Fanning the Stigma Flames

            Yesterday’s ash blog showed how architects and engineers won’t take the time to sort out whether coal ash is “hazardous.” But it gets worse. Competing product manufacturers stand ready to fan the flames of uncertainty that would be created by EPA’s potential “hybrid” approach to coal ash disposal regulation.

            Case in point: For decades, boiler slag has been one of the most successfully recycled products of coal combustion at power plants.  According to the American Coal Ash Association, a whopping 83.3 percent of boiler slag was recycled in 2008.  Almost 1.5 million tons of the material was used for blasting grit and roofing granules.  As a blasting grit, the material safely replaced sand-based products that pose a risk of causing silicosis – a serious lung disease – in workers using the products.

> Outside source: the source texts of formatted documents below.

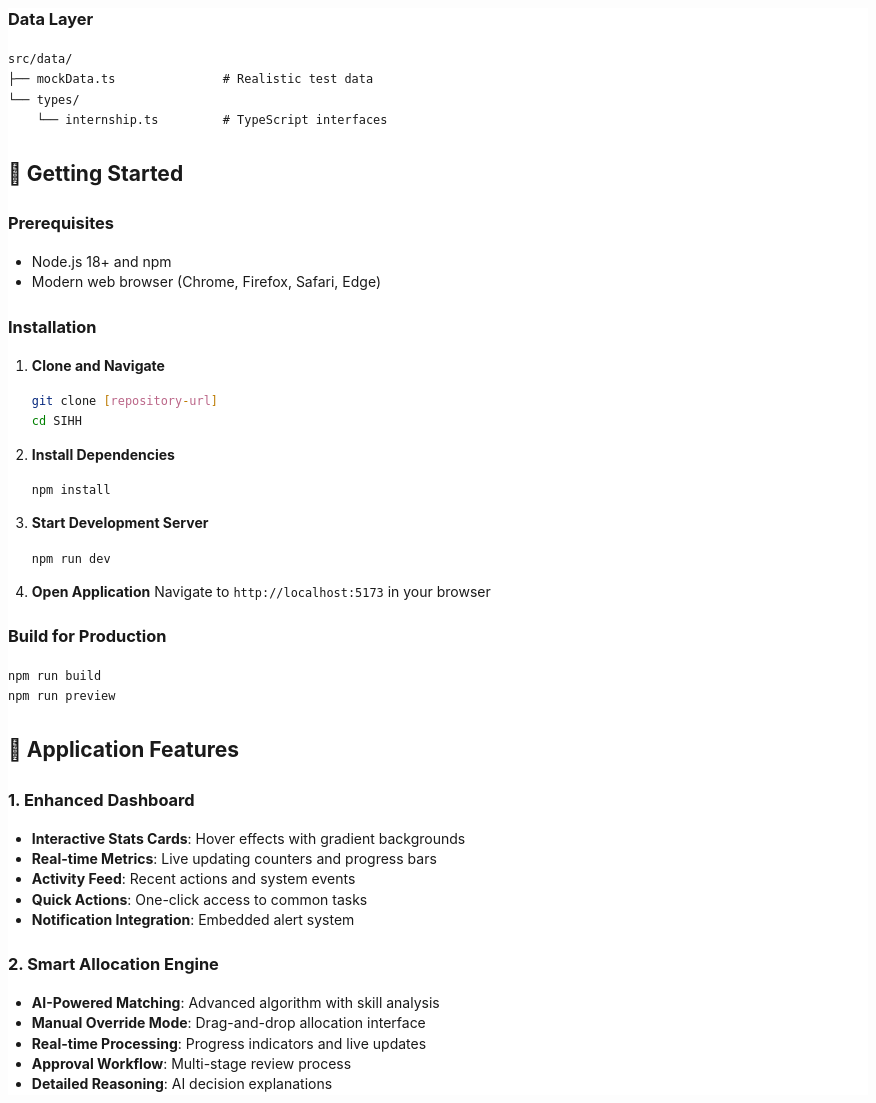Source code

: ### Data Layer
```
src/data/
├── mockData.ts               # Realistic test data
└── types/
    └── internship.ts         # TypeScript interfaces
```

## 🚀 Getting Started

### Prerequisites
- Node.js 18+ and npm
- Modern web browser (Chrome, Firefox, Safari, Edge)

### Installation

1. **Clone and Navigate**
   ```bash
   git clone [repository-url]
   cd SIHH
   ```

2. **Install Dependencies**
   ```bash
   npm install
   ```

3. **Start Development Server**
   ```bash
   npm run dev
   ```

4. **Open Application**
   Navigate to `http://localhost:5173` in your browser

### Build for Production
```bash
npm run build
npm run preview
```

## 📱 Application Features

### 1. Enhanced Dashboard
- **Interactive Stats Cards**: Hover effects with gradient backgrounds
- **Real-time Metrics**: Live updating counters and progress bars
- **Activity Feed**: Recent actions and system events
- **Quick Actions**: One-click access to common tasks
- **Notification Integration**: Embedded alert system

### 2. Smart Allocation Engine
- **AI-Powered Matching**: Advanced algorithm with skill analysis
- **Manual Override Mode**: Drag-and-drop allocation interface
- **Real-time Processing**: Progress indicators and live updates
- **Approval Workflow**: Multi-stage review process
- **Detailed Reasoning**: AI decision explanations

            Below is a magazine advertisement that was published in December by a manufacturer of a blasting grit product that competes with boiler slag-based products. “Is it safe to blast with coal slag abrasives?” the ad declares. “Why take the chance…?” it concludes as it references potential EPA actions to label the material “hazardous.”

            The advertisement doesn’t mention that EPA may only propose to treat some forms of ash disposal as hazardous while continuing to support recycling.  The entire resource is tainted with an unwarranted hazardous stigma that competing product manufacturers are all too happy to exploit.

Coal ash disposal regulations can be improved without creating a stigma for the coal ash resource.  EPA should abandon its unworkable “hazardous when disposed” approach.